Dortmund, 4. August 2022
Kleinkinder, die kaum sitzen, geschweige denn krabbeln oder laufen können: Obwohl sie mit Spinaler Muskelatrophie (SMA) an einer seltenen Erkrankung leiden, häuften sich die Patient:innenfälle in der medialen Berichterstattung in den vergangenen Jahren. Der Grund für das Medieninteresse lag und liegt in den hohen Kosten einer 2020 in Europa zugelassenen Gentherapie für SMA: Eine Dosis Zolgensma® (Onasemnogen-Abeparvovec) kostet ca. zwei Millionen Euro und ist damit wesentlich teurer als das Alternativmedikament Spinraza® (Nusinersen). Zolgensma® soll bei Patient:innen unter zwei Jahren die fortschreitende Muskelschwäche nach einmaliger Gabe aufhalten. Um zu beurteilen, ob die SMA-Therapien anschlagen und wie sie verlaufen, kommen in der Praxis Biomarker als sogenannte Progressionsmarker ins Spiel. Am ISAS haben Wissenschaftler:innen beim Projekt »Gen- und Protein-Signaturen als GPS für Patienten mit neuromuskulären Erkrankungen« (koordiniert vom Universitätsklinikum Essen) ein Protein identifiziert, mit dessen Hilfe sich die SMA-Therapie optimieren lassen könnte.
Bei der Erbkrankheit SMA handelt es sich um eine Erkrankung der Nerven des Rückenmarks, der Motoneuronen. Ausgelöst wird SMA durch eine Mutation im Gen für das überlebende Motoneuron 1 (SMN1). Dieses Gen ist für die Produktion des SMN-Proteins »Survival Motor Neuron« verantwortlich, das die Gesundheit und normale Funktion der Motoneuronen aufrechterhält. Diese regulieren die Muskelaktivität, indem sie Signale aus dem zentralen Nervensystem senden – dem Teil des Nervensystems, das Gehirn und Rückenmark umfasst. Eine Degeneration der Motoneuronen führt zu einer allmählichen Abnahme der Muskelmasse und -stärke. Wenn es zu Schäden an den Neuronen kommt oder sie wie bei SMA absterben, setzt der Körper Strukturproteine, die Neurofilamente, im Blutkreislauf oder in der sogenannten Zerebospinalflüssigkeit (Gehirn und Rückenmark) frei. „Bei jungen SMA-Patient:innen ist die Anzahl der Neurofilamente erhöht. Während der Behandlung mit Spinraza® nehmen sie schneller ab als bei unbehandelten Patient:innen. Signifikante Veränderungen sind jedoch meist bei Kindern unter einem Jahr zu beobachten“, sagt Dr. Andreas Hentschel, Mitarbeiter der Arbeitsgruppe Translationale Analytik.

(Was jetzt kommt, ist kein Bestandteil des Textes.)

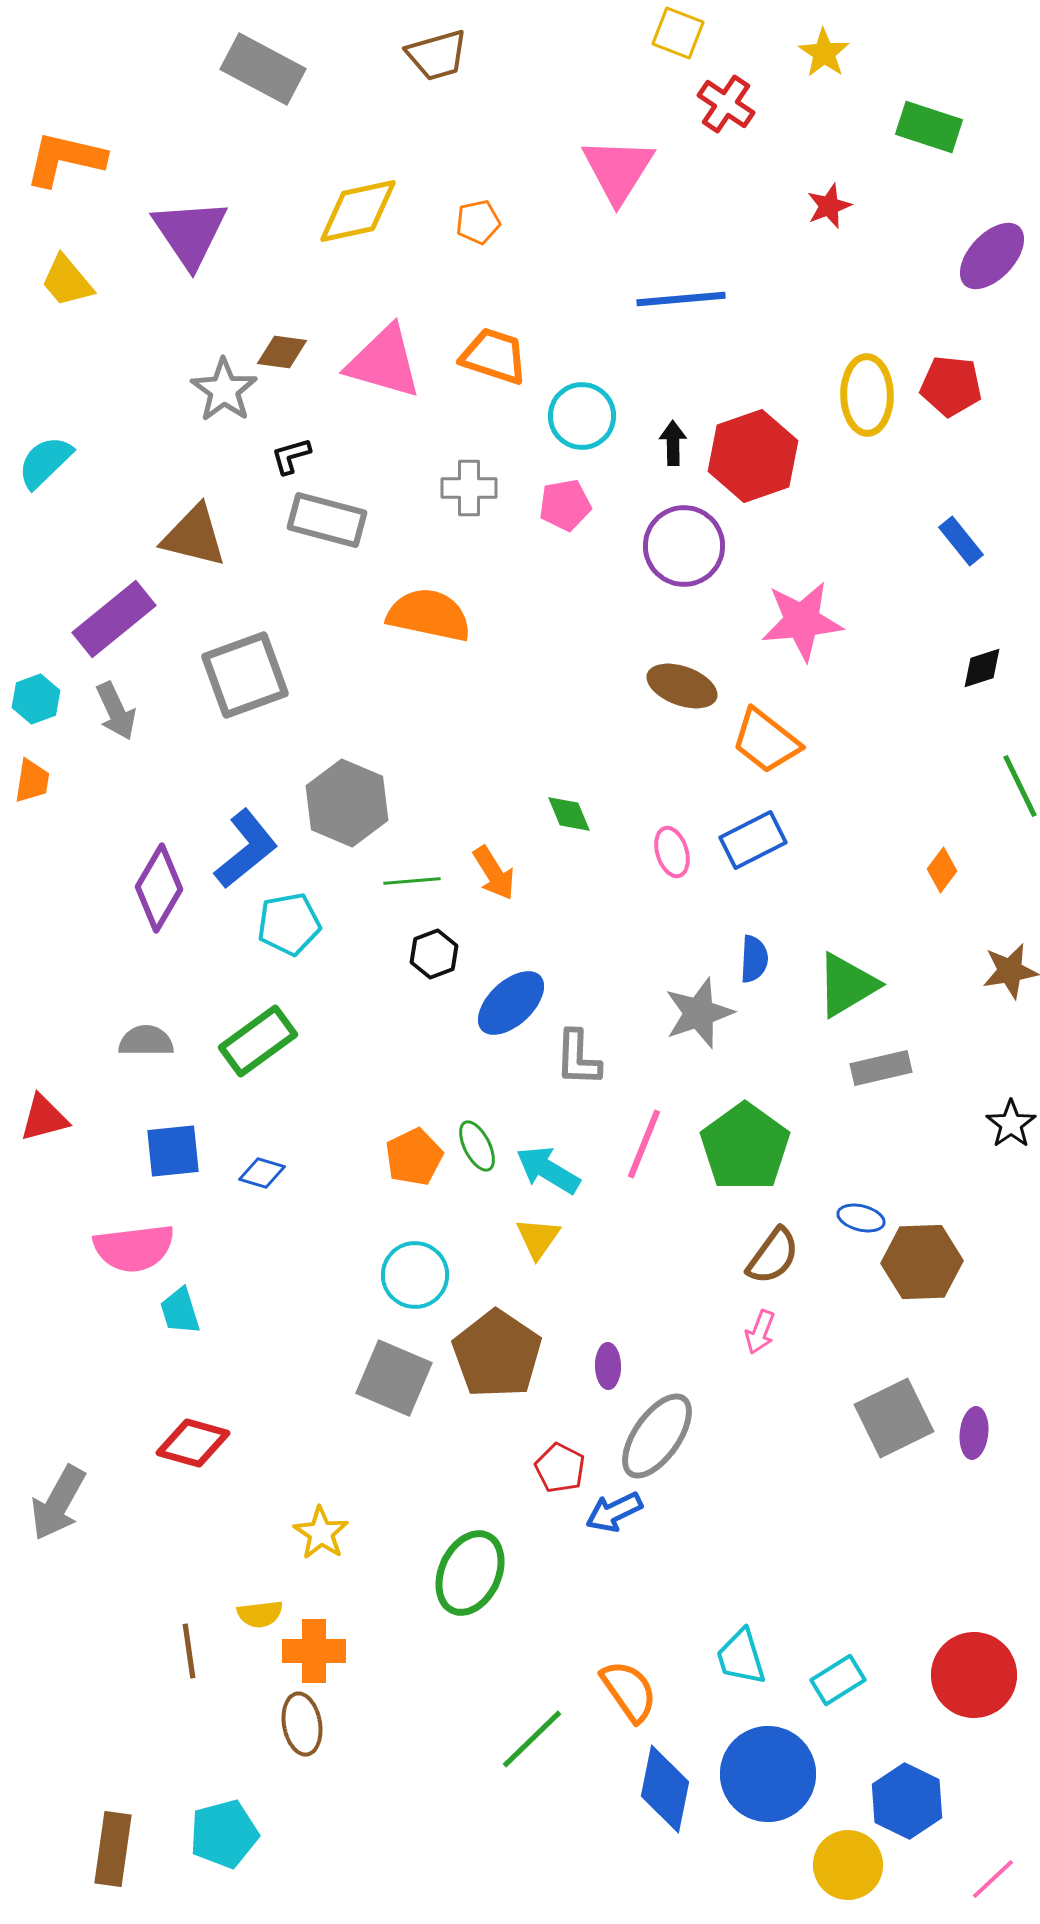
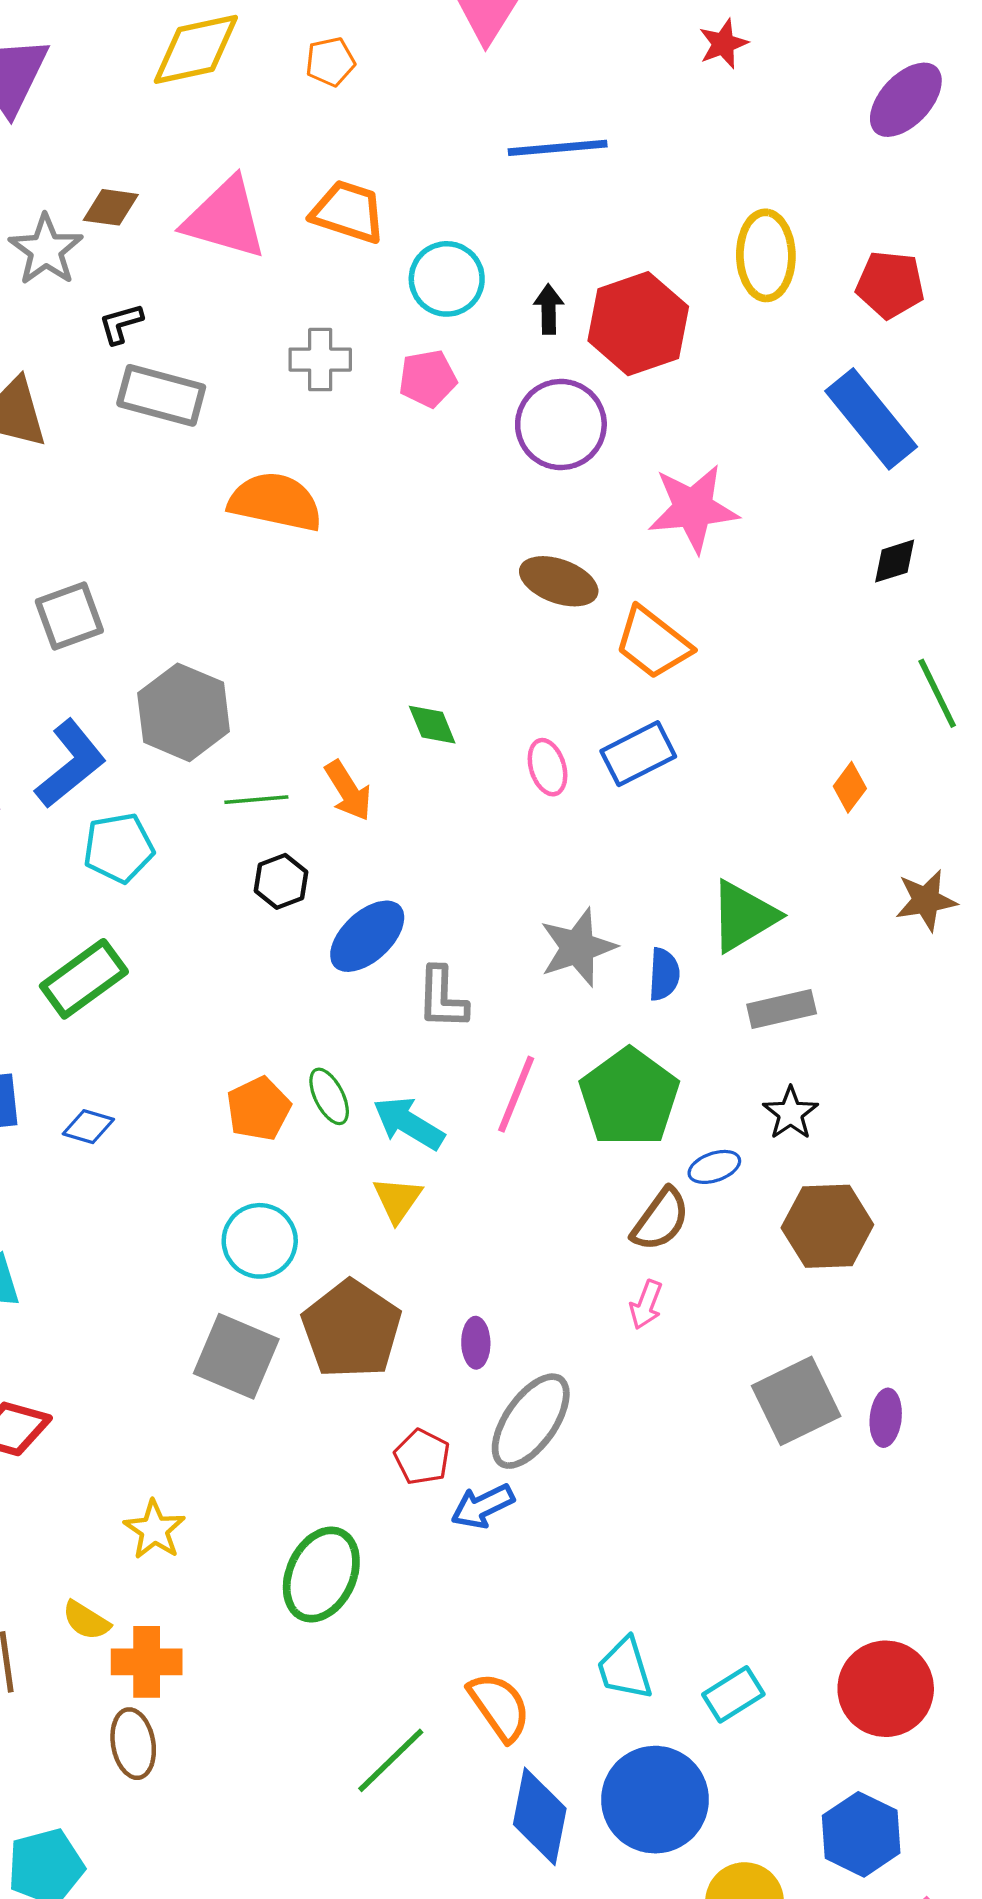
red pentagon: (951, 386) -> (890, 285), moved
blue rectangle: (961, 541) -> (871, 419), size x1.8
gray square: (245, 675) -> (69, 616), moved, size x0.7
blue semicircle: (754, 959) -> (664, 974), moved
black star: (1011, 1124) -> (791, 1113), moved
blue ellipse: (861, 1218) -> (714, 1167), moved, turned -33
yellow semicircle: (260, 1614) -> (86, 1620), turned 39
blue hexagon: (907, 1801) -> (861, 1834), moved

Cathepsin D als Progressionsmarker
Wie könnte ein Protein dabei helfen, die Therapie bei SMA zu optimieren? „Wir haben festgestellt, dass die Cathepsin-D-Werte in Liquor-Proben in unserer Kohorte von SMA-Patient:innen unter der Therapie mit Spinraza® abnehmen“, erläutert Hentschel.

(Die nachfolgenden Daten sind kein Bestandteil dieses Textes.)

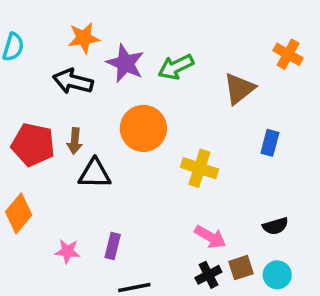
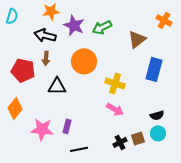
brown arrow: (75, 141) -> (46, 58), moved
blue rectangle: (270, 143) -> (154, 69), size x1.6
pink arrow: (210, 237) -> (115, 109), moved
pink star: (67, 251) -> (42, 129), size x1.6
cyan circle: (277, 275) -> (158, 133), moved

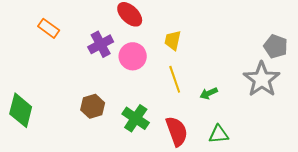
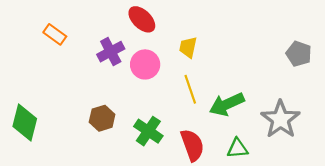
gray star: (262, 79) -> (280, 119), moved
green arrow: (209, 93) -> (227, 104), size x1.8

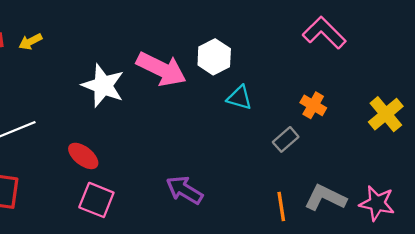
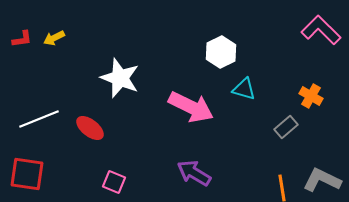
pink arrow: (161, 69) -> (191, 107), moved
red ellipse: (83, 156) -> (90, 128), moved
pink square: (96, 200) -> (114, 182), size x0.7

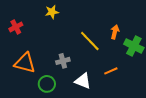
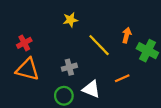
yellow star: (52, 12) -> (70, 20), moved
red cross: (16, 27) -> (24, 43), moved
green circle: (47, 84) -> (64, 96), moved

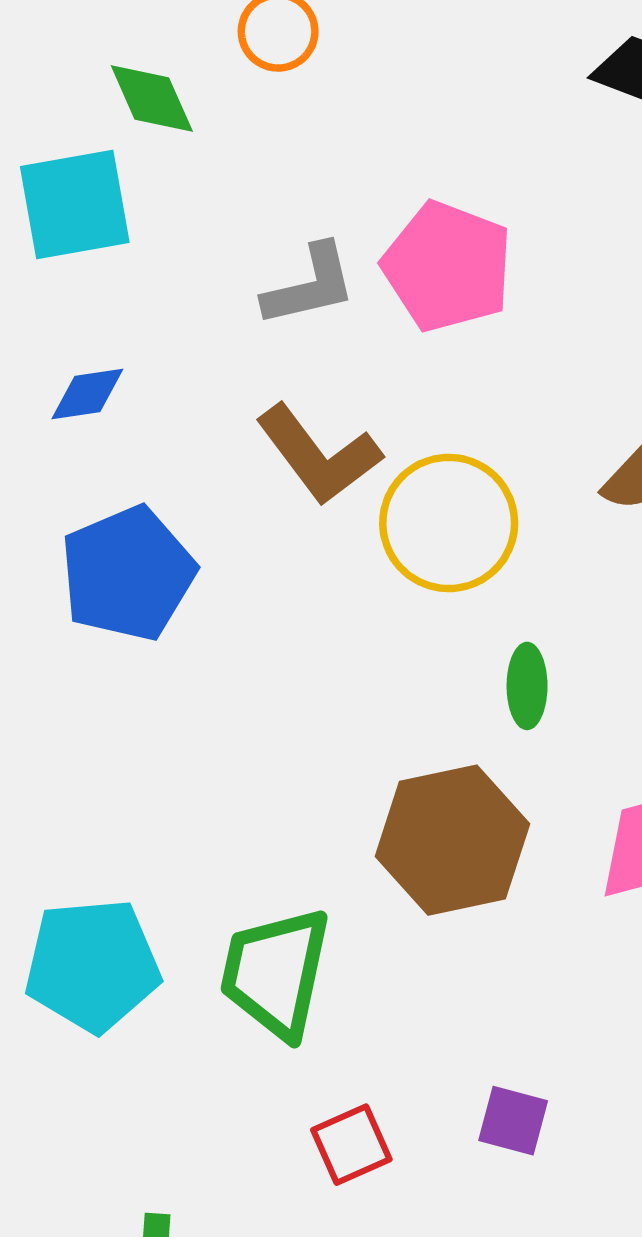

Dieser Rückgang erschien laut dem Wissenschaftler bei allen SMA-Subtypen und Alterskategorien von zwei Monaten oder darüber. Zudem war die Abnahme bei Patient:innen, die eine positive motorische Reaktion auf die medikamentöse Behandlung zeigten, stärker ausgeprägt.
„Obwohl unsere Kohorte zu klein war, um Altersgruppen und SMA-Subtypen innerhalb der Gruppe der Therapie-Responder zu vergleichen, halten wir diese Ergebnisse für sehr vielversprechend. Sie deuten darauf hin, dass der Cathepsin-D-Spiegel als Biomarker auch bei älteren SMA-Patient:innen geeignet ist – in Kombination mit der Analyse des Proteins neurofilament light chain bei Jugendlichen oder als alleiniger Marker bei Erwachsenen“, resümiert Hentschel. Es seien weitere Validierungsstudien in größeren Kohorten und mit Serumproben erforderlich, um die Anwendbarkeit von Cathepsin D als Progressionsmarker für die verschiedenen SMA-Behandlungen zu überprüfen.
(Sara Rebein)
Das Projekt »Gen- und Protein-Signaturen als GPS für Patienten mit neuromuskulären Erkrankungen« wurde vom Land Nordrhein-Westfalen unter Einsatz von Mitteln aus dem Europäischen Fonds für regionale Entwicklung (EFrE) 2014-2020 »Investitionen in Wachstum und Beschäftigung« gefördert (Förderkennzeichen EFrE-0801301).